The index is compiled with the use of data such as a nation’s total wealth in comparison with its GDP, the Forbes rankings of its billionaires and the source of their wealth.
In this year’s rankings, The Economist listed 22 economies that it described as the five richest ones, the 10 biggest emerging ones for which it had reliable data and a selection of other nations where cronyism is a problem.
Taiwan’s score has improved, down three places from its ranking in the 2014 index. Its crony wealth was assessed as 3.2 percent of its GDP, compared with 5.5 percent in 2014.
The higher the ratio, the more likely it is that the economy is suffering from a severe case of crony capitalism, the magazine said.
In its report on the new index, published on Saturday, The Economist said developing economies accounted for 43 percent of global GDP, but 65 percent of crony wealth.
Among the big nations, Russia still scored the worst, in reflection of its “corruption and dependence on natural resources,” and was moved to the top of the list from No. 2 in 2014, the magazine said.
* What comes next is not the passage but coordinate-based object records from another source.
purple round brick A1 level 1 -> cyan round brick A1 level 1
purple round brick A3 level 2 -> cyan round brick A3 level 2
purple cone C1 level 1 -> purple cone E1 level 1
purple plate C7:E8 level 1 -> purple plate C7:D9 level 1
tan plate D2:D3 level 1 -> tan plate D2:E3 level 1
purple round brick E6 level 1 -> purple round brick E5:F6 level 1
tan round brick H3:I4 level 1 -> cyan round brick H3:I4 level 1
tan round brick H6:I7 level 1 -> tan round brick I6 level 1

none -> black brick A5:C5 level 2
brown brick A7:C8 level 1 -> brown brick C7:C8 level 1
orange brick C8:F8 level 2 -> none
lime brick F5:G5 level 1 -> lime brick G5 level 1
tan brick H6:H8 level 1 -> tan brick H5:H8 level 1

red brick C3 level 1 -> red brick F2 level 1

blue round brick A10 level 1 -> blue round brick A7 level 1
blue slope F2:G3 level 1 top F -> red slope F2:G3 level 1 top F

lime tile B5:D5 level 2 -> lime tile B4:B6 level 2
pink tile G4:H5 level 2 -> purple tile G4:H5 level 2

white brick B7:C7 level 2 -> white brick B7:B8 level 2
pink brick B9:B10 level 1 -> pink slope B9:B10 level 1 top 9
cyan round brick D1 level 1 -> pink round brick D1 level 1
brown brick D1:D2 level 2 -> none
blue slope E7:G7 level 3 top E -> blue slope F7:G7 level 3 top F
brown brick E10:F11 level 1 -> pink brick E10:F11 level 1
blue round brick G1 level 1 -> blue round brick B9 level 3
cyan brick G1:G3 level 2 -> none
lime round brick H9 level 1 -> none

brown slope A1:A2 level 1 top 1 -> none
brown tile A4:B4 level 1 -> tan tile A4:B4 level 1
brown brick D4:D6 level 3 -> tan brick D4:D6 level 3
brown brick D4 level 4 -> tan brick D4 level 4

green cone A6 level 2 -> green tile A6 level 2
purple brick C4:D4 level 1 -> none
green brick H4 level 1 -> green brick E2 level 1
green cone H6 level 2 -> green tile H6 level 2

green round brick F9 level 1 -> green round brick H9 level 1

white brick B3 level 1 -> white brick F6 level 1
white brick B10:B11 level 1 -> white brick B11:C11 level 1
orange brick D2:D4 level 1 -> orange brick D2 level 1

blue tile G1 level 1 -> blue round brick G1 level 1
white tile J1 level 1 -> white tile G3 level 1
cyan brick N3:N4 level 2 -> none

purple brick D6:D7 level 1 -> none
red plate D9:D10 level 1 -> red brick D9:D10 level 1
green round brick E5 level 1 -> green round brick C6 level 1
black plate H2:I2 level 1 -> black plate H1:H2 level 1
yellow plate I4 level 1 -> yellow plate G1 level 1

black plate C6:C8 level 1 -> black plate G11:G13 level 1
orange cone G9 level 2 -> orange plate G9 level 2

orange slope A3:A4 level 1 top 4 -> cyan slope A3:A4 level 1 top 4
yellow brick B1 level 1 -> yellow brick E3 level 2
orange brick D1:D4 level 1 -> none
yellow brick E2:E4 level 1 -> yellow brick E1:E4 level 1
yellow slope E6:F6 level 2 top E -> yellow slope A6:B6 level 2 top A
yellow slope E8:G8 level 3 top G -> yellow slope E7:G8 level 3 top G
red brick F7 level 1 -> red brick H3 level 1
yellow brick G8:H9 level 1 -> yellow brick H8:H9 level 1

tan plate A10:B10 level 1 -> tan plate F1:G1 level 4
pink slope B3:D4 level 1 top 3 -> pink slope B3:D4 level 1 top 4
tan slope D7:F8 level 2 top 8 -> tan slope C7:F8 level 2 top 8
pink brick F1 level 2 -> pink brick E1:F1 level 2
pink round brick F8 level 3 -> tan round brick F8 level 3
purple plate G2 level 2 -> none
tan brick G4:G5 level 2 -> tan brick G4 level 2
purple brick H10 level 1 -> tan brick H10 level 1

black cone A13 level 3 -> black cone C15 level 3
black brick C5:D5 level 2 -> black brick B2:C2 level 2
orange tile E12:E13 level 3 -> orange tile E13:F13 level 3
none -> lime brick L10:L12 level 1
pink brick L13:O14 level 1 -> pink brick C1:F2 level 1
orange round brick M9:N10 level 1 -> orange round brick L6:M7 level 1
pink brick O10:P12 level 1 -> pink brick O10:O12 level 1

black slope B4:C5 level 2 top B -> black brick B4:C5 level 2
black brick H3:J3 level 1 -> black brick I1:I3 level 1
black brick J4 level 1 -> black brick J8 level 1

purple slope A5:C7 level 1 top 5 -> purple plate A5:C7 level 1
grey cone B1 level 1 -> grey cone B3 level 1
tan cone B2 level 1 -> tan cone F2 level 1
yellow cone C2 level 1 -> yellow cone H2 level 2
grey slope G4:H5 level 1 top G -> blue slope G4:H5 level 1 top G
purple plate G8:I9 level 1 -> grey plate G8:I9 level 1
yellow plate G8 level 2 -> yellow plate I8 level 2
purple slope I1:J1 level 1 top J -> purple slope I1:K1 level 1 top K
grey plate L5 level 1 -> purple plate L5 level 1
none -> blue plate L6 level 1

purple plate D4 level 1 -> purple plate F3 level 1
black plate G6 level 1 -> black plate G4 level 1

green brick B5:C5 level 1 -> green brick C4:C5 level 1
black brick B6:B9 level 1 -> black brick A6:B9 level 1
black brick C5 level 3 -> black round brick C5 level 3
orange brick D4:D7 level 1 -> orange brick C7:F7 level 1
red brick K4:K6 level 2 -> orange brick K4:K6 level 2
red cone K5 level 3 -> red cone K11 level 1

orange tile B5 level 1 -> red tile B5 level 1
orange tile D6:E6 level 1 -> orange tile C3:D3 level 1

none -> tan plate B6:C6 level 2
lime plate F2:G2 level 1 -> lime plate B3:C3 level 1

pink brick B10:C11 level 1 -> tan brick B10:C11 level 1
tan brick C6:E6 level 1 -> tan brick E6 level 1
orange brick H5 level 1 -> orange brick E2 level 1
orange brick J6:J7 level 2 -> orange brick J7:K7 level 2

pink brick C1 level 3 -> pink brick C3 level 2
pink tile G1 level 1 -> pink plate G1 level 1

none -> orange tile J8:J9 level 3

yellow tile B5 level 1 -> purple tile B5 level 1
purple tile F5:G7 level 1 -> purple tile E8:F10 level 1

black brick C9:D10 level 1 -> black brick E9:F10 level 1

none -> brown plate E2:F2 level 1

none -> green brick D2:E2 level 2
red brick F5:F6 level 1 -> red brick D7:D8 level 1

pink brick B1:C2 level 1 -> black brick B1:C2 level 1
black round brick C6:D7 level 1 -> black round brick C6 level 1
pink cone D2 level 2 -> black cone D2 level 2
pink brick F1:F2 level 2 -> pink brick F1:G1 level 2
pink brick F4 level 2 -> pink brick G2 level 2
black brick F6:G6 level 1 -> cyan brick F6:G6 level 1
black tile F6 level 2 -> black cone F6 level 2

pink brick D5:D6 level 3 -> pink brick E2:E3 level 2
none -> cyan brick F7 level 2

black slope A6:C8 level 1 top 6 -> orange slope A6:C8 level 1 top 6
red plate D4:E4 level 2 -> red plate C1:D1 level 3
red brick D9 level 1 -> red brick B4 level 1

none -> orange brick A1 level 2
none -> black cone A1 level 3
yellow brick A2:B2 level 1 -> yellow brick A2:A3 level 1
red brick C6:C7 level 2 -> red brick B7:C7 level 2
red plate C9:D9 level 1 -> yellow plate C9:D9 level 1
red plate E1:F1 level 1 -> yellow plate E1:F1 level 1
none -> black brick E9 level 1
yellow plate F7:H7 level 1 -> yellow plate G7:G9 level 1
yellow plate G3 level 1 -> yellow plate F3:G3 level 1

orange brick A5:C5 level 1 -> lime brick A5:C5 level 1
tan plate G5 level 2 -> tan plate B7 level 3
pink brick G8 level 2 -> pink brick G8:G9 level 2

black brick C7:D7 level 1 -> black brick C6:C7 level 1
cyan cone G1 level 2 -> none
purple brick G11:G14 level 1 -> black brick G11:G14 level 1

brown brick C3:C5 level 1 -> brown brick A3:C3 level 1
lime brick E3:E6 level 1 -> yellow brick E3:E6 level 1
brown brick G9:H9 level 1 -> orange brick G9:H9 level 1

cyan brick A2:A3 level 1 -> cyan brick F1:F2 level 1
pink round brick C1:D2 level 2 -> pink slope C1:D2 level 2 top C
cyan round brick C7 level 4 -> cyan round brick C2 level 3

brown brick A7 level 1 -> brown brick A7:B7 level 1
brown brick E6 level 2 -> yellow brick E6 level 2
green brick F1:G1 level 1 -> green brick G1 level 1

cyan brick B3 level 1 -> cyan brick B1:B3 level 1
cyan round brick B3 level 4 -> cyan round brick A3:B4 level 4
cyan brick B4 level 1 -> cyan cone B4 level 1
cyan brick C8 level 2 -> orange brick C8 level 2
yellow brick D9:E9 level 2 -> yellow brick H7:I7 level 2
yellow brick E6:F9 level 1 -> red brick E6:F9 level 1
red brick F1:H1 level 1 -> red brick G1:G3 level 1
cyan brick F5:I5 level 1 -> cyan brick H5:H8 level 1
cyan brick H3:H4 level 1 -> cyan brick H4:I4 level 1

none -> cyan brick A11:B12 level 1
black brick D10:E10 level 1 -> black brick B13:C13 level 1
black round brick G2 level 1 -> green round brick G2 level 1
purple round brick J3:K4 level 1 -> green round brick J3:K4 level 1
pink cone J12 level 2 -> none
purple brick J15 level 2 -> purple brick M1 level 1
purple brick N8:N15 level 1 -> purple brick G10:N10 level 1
Russia’s percentage of crony wealth in proportion to its GDP was estimated at 18 percent.
It was followed by Malaysia (13 percent), the Philippines (11.3 percent), Singapore (10.7 percent) and Ukraine (6.7 percent).
China — including Hong Kong — was ranked 11th, although in absolute terms it has the biggest concentration of crony wealth in the world, at US$360 billion, the magazine said.
However, once China’s wealth was compared with its GDP, its listing came in “only 11th on our ranking of countries,” the magazine said. “Were all billionaire wealth in China to be classified as rent-seeking, it would take 5th spot in the ranking.”
“Rent-seeking can involve corruption, but very often it is legal,” the London-based magazine said, adding that the term means the owners of a unit of production — land, labor, machines or capital — extract more profit than they would get in a competitive market.
“Cartels, monopolies and lobbying are common ways to extract rents,” the magazine said. “Industries that are vulnerable often involve a lot of interaction with the state, or are licensed by it.”